# Frame Tube Dent Removal



## GiovanniLiCalsi (Feb 19, 2021)




----------



## GiovanniLiCalsi (Feb 19, 2021)

I like the stud welder and slide hammer tool method, then using low temperature 50-50 lead-free solder to fill the low spots.


----------



## GTs58 (Feb 19, 2021)

GiovanniLiCalsi said:


> I like the stud welder and slide hammer tool method, then using low temperature 50-50 lead-free solder to fill the low spots.




These are basically for sheet metal panels so I wonder how well they would do on a dent in bike tubing. No access to the inside of the dent on tubing so it would be nice if these would work.


----------



## 49autocycledeluxe (Feb 19, 2021)

pretty good crease in the frame in the first video. guy has all the tools but bending metal does not appear to be his field of expertise. putting heat when he used the hammer was completely unneeded,  I'd use the wood block and the hammer to fix that dent. it would be difficult if not impossible to get that crease out 100% without the stud welder/slide hammer, but he could have got it closer if he tried. 

the stud welder guy is not very good with metal, but he is a collision guy, not a craftsman. he does show how they work though.  

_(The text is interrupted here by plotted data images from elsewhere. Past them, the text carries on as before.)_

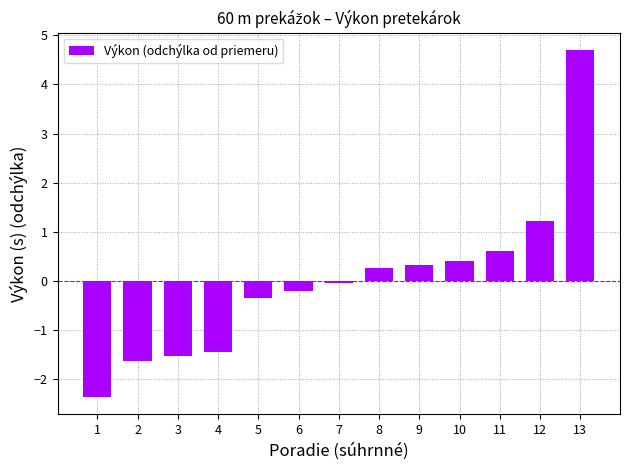

Count the number of data series in this chart.

1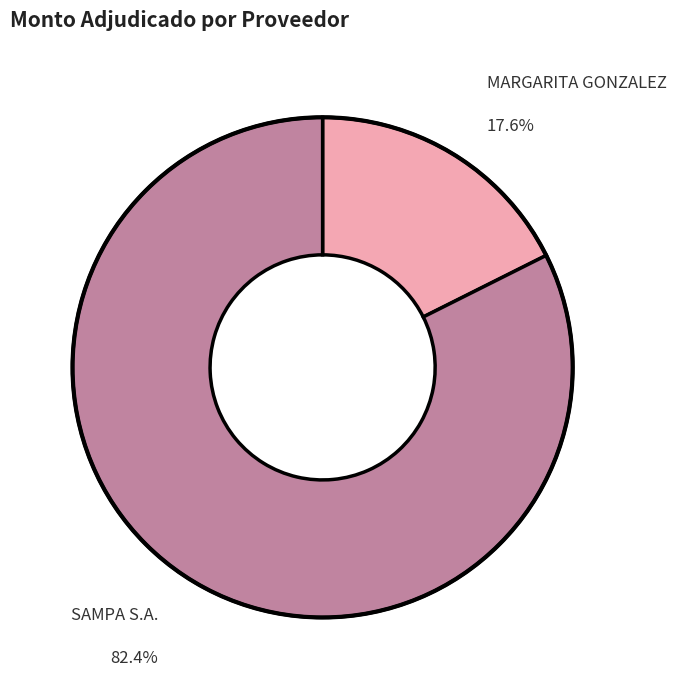

Is there any slice that represents more than half of the pie?

Yes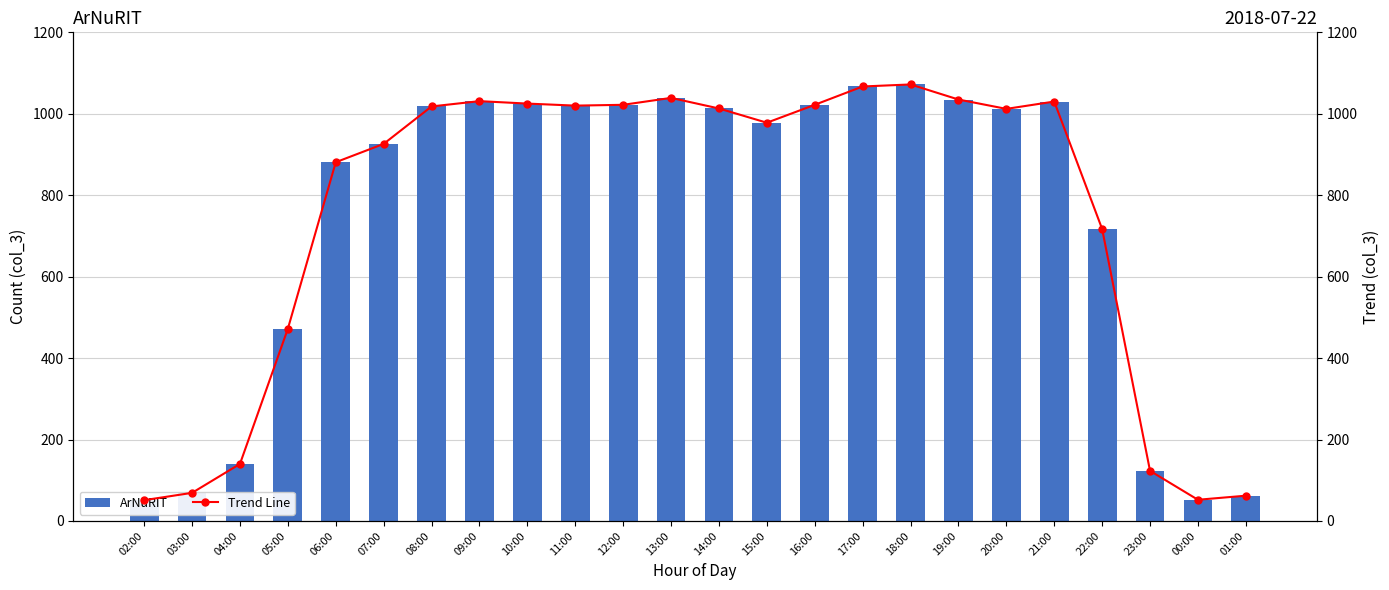

Rank the series at 12:00 from lowest to highest value.

ArNuRIT, Trend Line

as for using a stud welder on a vintage bike frame those studs stick pretty good, if you hold the trigger too long you will burn a hole even in thicker vintage automotive sheet metal, with the thicker steel of a bike frame you could get a stud to stick good enough to use the slide hammer to pull it out. I could fix that dent in the frame with no filler at all and it would be easier on a thick vintage bike frame than the butted tubing of the one he is fixing.


----------



## GiovanniLiCalsi (Feb 19, 2021)

If you have a dent in the seat tube, you can use a rifle barrel expander tool.
I spoke with Paul and he might try the stud spot welder. His replicated 1888 Whippet bicycle is very impressive.


----------



## Rivnut (Feb 21, 2021)

I think in the original video, the guy was working on an aluminum frame.  Probably a lot easier than trying to do this to an old heavy gauge steel frame.


----------



## David Brown (Feb 21, 2021)

The frame Paul is working with is not Aluminum. Rocky mountain bikes where not aluminum. The man is an artist in my book.One of the best . Just look at some of his u tube video.s  to see what he has built . Just my take


----------



## Rivnut (Feb 22, 2021)

The way he was handling that frame, the frame looked like it didn’t weigh much.


----------



## bricycle (Feb 22, 2021)

Little dents/dimples (no creases) can be taken out of steel when heated to orange with a torch usually.


----------